Je pense que nous sommes tenus d’observer, en qualité de parlementaires — et encore plus de législateurs non élus —, un minimum de réserve dans nos interventions dans cette Chambre. L’invocation d’un privilège parlementaire pour attaquer, pour des raisons politiques ou autres, des responsables publics devant cet auditoire captif que sont les sénateurs et sénatrices est inacceptable.

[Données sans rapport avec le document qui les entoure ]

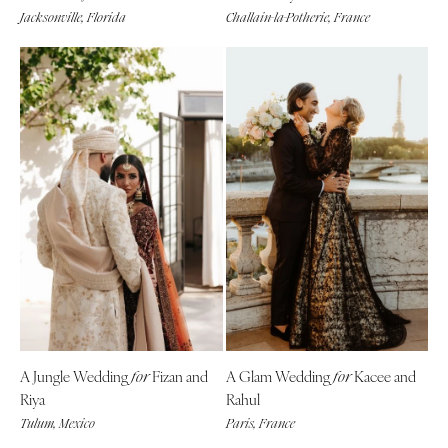
Jacksonville, Florida
Challain-la-Potherie, France
A Jungle Wedding
Fizan and
A Glam Wedding
Kacee and
for
for
Riya
Rahul
Tulum, Mexico
Paris, France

Je n’ai pas employé de propos non parlementaires dans mon discours ou lorsque j’ai pris la parole pour invoquer le Règlement. Au fil des ans, j’ai pris de soin de respecter les règles de la Chambre des communes, du Sénat et des autres assemblées issues de la tradition parlementaire de Westminster, et je n’ai pas employé un seul mot que la présidence pourrait qualifier de non parlementaire. Je faisais allusion au code d’éthique, que tous les parlementaires sont tenus de respecter. J’ai fait allusion au Code criminel, aux lois de ce pays, et nous nous attendons à ce que les lois soient appliquées, peu importe l’identité des personnes concernées.

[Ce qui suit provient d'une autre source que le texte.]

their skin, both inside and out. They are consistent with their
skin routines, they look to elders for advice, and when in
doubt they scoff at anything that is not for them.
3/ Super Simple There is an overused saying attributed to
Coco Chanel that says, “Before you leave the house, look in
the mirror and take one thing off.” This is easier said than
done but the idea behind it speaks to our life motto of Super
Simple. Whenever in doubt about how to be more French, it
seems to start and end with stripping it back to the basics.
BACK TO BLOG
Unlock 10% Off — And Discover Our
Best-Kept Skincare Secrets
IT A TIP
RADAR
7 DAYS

Notre privilège parlementaire nous confère le droit de nous exprimer librement. C’est ce qu’on appelle la liberté d’expression. Je n’ai jamais, en aucun cas, employé des propos qui auraient été considérés comme étant offensants par quelque Président que ce soit dans l’histoire du Sénat. Personne n’enlèvera à un parlementaire son droit d’interpeller sur la scène publique les membres de l’exécutif qui, selon lui, ont enfreint le code d’éthique. C’est ce que le premier ministre a fait à trois reprises — cela a été confirmé — et il fait toujours l’objet d’une enquête par le commissaire à l’éthique. À ce sujet, je crois comprendre que la GRC a déclaré il y a quelques semaines qu’elle menait une enquête sur le scandale de l’organisme UNIS.

Au bout du compte, les parlementaires ont le droit de s’assurer que le Code criminel et leur code d’éthique sont respectés. Nous avons le droit de nous exprimer librement. Certains parlementaires ayant peut-être des intérêts politiques invoquent le Règlement pour défendre un membre de l’exécutif qu’ils veulent protéger contre toute critique, en prétextant que les questions que je pose et les termes que j’utilise sont trop directs. Or, c’est mon droit, et personne n’a le droit de m’en priver. J’ai simplement répondu à la sénatrice Lankin, et j’ai aussi fait ces accusations sur la scène publique. Je n’ai pas agi comme un lâche. Mon privilège parlementaire me confère manifestement ce droit. Merci, honorables sénateurs.

Son Honneur le Président [ + ]

Je remercie tous les sénateurs ayant participé à ce débat. Je prendrai la question en délibéré.